Evaluation: Strengths

  • Grounded in everyday intuitions: causes and explanations motivate the arguments.
  • Aquinas’s sustaining-causation approach focuses on ontological dependence, avoiding some criticisms aimed at temporal series.
  • Contingency arguments aim for a necessary being, aligning with theological attributes of God.
  • PSR gives a single principle that links causation and need for a sufficient explanation.

Evaluation: Weaknesses

  • Dependence on controversial principles:
    • Causal principle (everything that begins has a cause) is challenged by Hume, quantum phenomena, and cosmology.
    • PSR is disputed: is it necessarily true or just a heuristic?
  • Infinite regress debate unresolved:
    • Mathematical arguments for actual infinities (Cantor) and cosmological models complicate a priori rejections of infinities.
  • Fallacy of composition and “series as mental construction” (Hume/Russell) challenge inference from parts to whole.
  • Even if a necessary being exists, cosmological arguments struggle to establish the being’s divine attributes (mind, moral nature, particular theistic features).

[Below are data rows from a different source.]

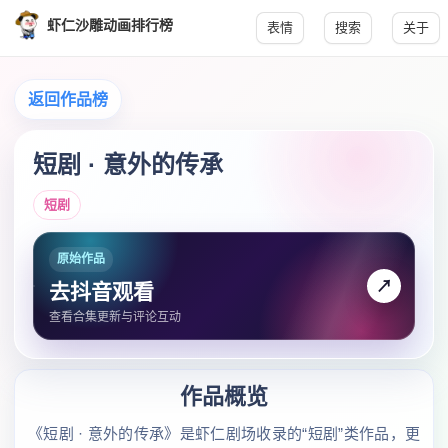
虾仁沙雕动画排行榜
表情
搜索
关于
返回作品榜
短剧 · 意外的传承
短剧
原始作品
↗
去抖音观看
查看合集更新与评论互动
作品概览
《短剧 · 意外的传承》是虾仁剧场收录的“短剧”类作品，更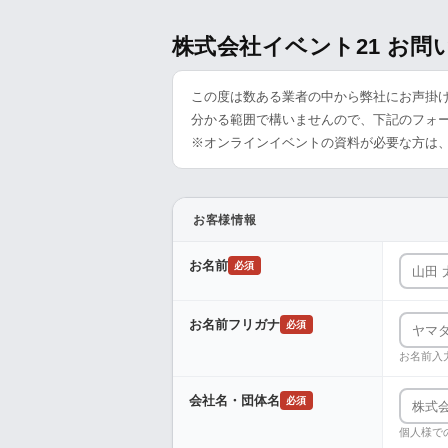
株式会社イベント21 お
この度は数ある業者の中から弊社にお声掛
分かる範囲で構いませんので、下記のフォ
※オンラインイベントの資料が必要な方は
お客様情報
お名前
必須
お名前フリガナ
必須
お名前入
会社名・団体名
必須
個人様で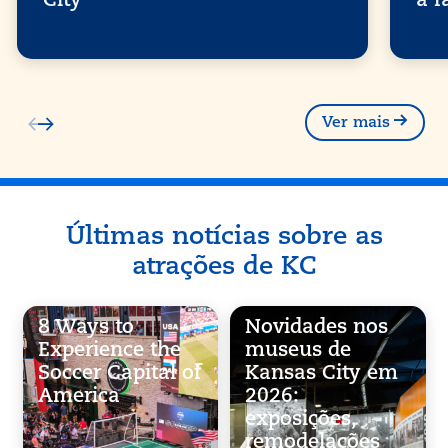
City
a f
Ver mais
Últimas notícias sobre as
atrações de KC
8 Ways to
Novidades nos
Experience the
museus de
Soccer Capital of
Kansas City em
America
2026:
exposições,
remodelações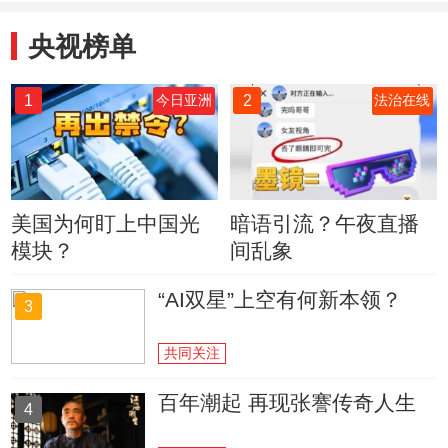
央视榜单
1
2
今日亚洲
法治在线
美国为何盯上中国光
暗语引流？午夜直播
模块？
间乱象
“AI双星”上空有何新本领？
3
共同关注
百年潮起 再现张謇传奇人生
4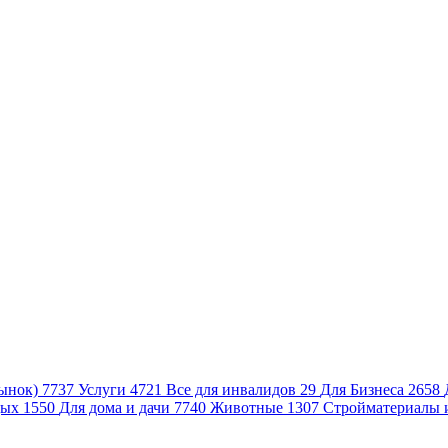
ынок)
7737
Услуги
4721
Все для инвалидов
29
Для Бизнеса
2658
дых
1550
Для дома и дачи
7740
Животные
1307
Стройматериалы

Action Items / Next Steps For Study

  • Compare Aquinas’s sustaining causation with Kalam’s temporal causation; list clear contrasts and implications.
  • Read primary sources: Aquinas (Summa Theologica extracts), Leibniz (PSR passages), Hume (Dialogues/Enquiry).
  • Study modern scientific objections: basics of Big Bang cosmology, inflation theory, quantum indeterminacy.
  • Practice essay: Evaluate whether the cosmological argument successfully establishes a theistic God (focus on PSR and sustaining causation).
  • Review recommended further reading (Stanford Encyclopedia entry, Feser, Russell vs Copleston debate) for deeper analysis.